● **Exercise directions**
Your reply should repeat, exactly, the line containing "pyautogui.press('BackSpace')" and the rest of the material after it.

● **Provided entries**
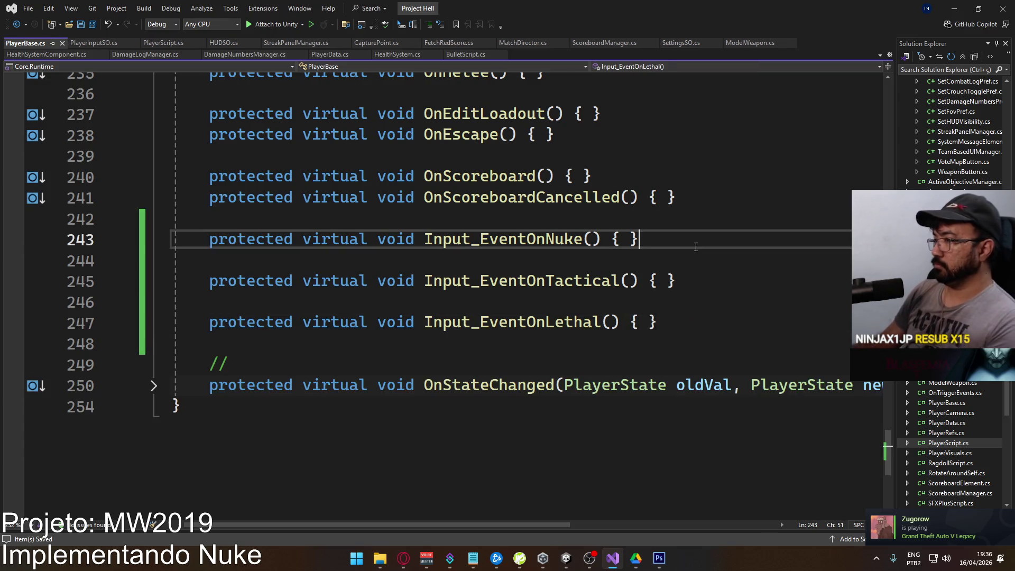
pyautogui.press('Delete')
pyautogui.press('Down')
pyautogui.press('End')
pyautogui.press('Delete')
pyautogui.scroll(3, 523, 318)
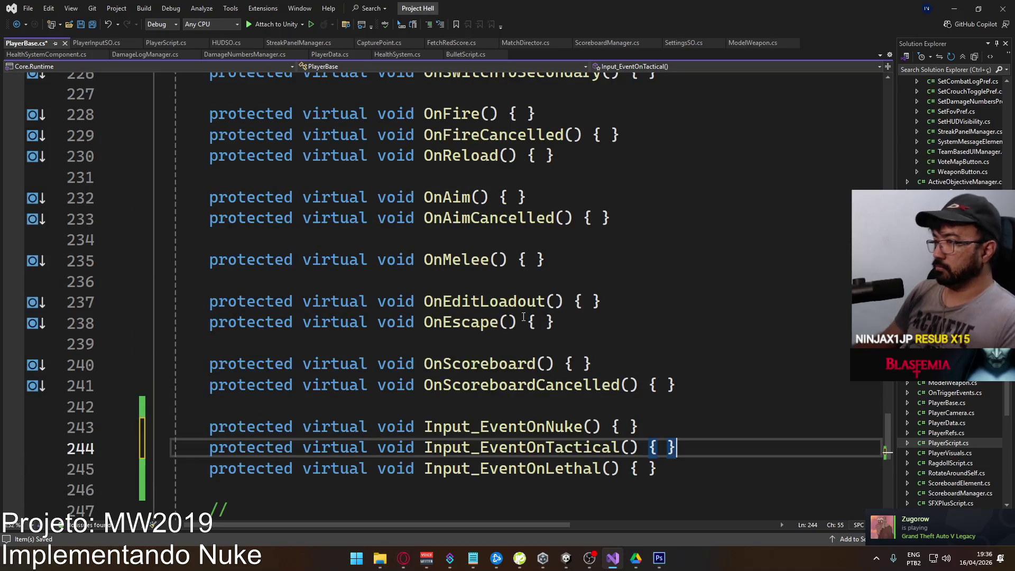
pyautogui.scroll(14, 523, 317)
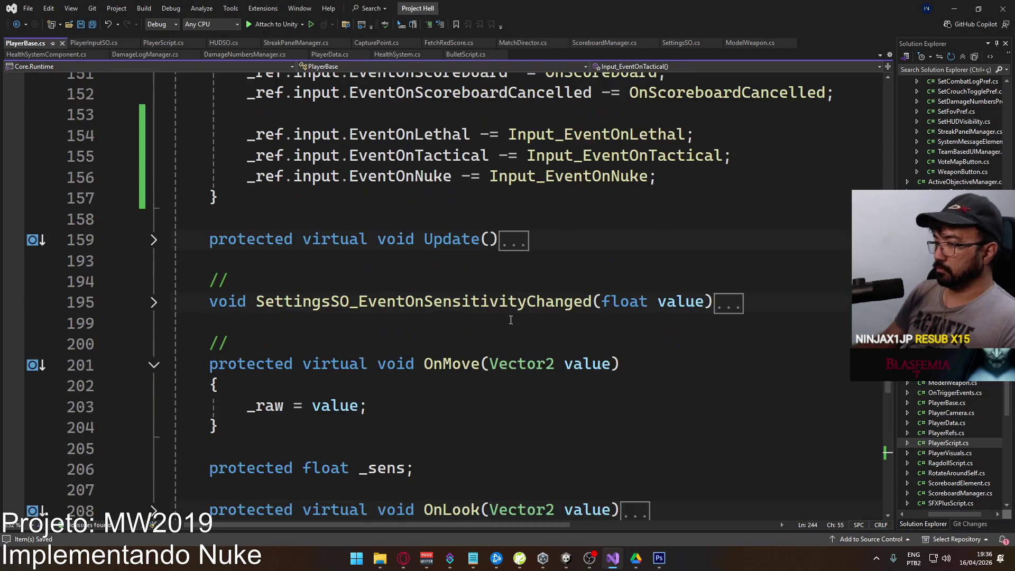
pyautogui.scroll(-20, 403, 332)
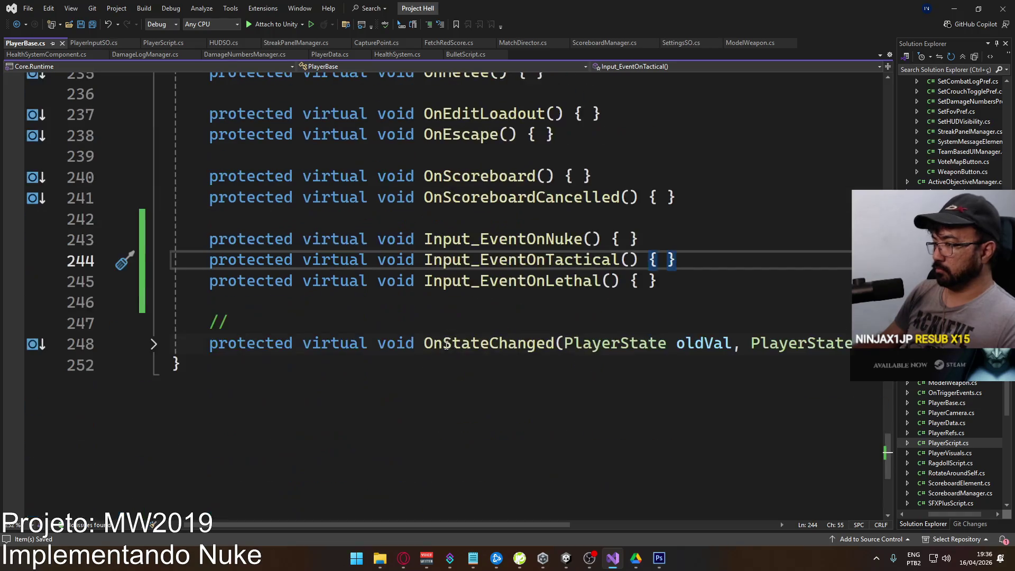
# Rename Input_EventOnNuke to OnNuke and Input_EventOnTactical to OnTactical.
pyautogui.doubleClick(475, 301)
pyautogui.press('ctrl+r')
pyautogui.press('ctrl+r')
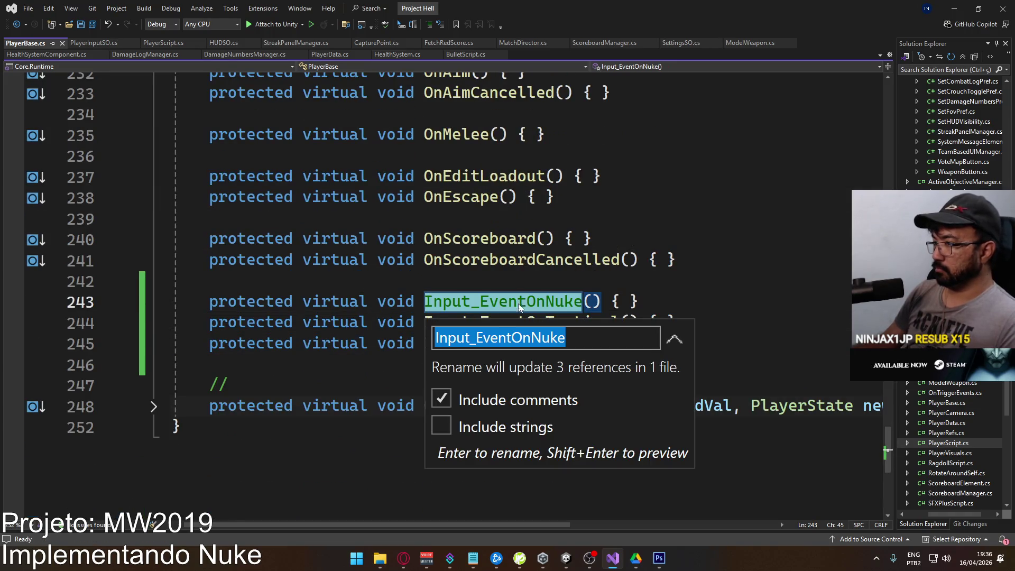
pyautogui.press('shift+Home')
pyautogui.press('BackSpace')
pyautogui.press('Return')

● **Task response**
pyautogui.press('BackSpace')
pyautogui.press('Return')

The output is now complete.